### TASK BRIEF
Identify each line below containing the string "Sitran" and copy it.

### STORED DATA
#####

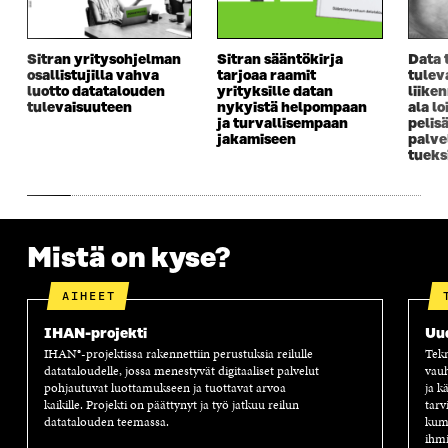
A
I
A
S
I
K
I
A
K
K
K
I
Sitran yritysohjelman
Sitran sääntökirja
Data 
K
U
K
K
osallistujilla vahva
tarjoaa raamit
tulev
U
N
U
K
luotto datatalouden
yrityksille datan
liike
N
A
N
U
tulevaisuuteen
nykyistä helpompaan
ala lo
A
S
A
N
ja turvallisempaan
pelis
S
S
S
A
jakamiseen
palve
tueks
S
A
S
S
A
A
S
A
Mistä on kyse?
AIHEET
IHAN-projekti
Uu
IHAN®-projektissa rakennettiin perustuksia reilulle
Tekn
datataloudelle, jossa menestyvät digitaaliset palvelut
vauh
pohjautuvat luottamukseen ja tuottavat arvoa
ja k
kaikille. Projekti on päättynyt ja työ jatkuu reilun
tarv
datatalouden teemassa.
kump
ihmi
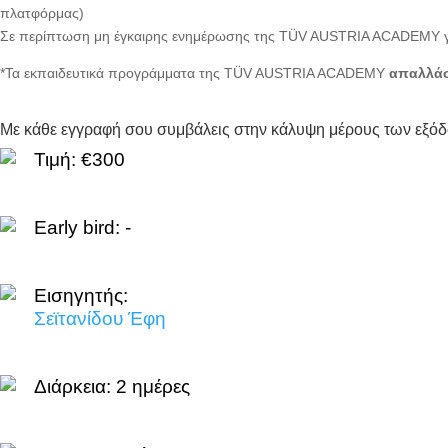
πλατφόρμας)
Σε περίπτωση μη έγκαιρης ενημέρωσης της TÜV AUSTRIA ACADEMY 
*Τα εκπαιδευτικά προγράμματα της TÜV AUSTRIA ACADEMY
απαλλάσ
Με κάθε εγγραφή σου συμβάλεις στην κάλυψη μέρους των εξό
Τιμή: €300
Early bird: -
Εισηγητής:
Σεϊτανίδου Έφη
Διάρκεια:
2 ημέρες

#####

### OUTPUT OF THE EXERCISE
Sitran yritysohjelman
Sitran sääntökirja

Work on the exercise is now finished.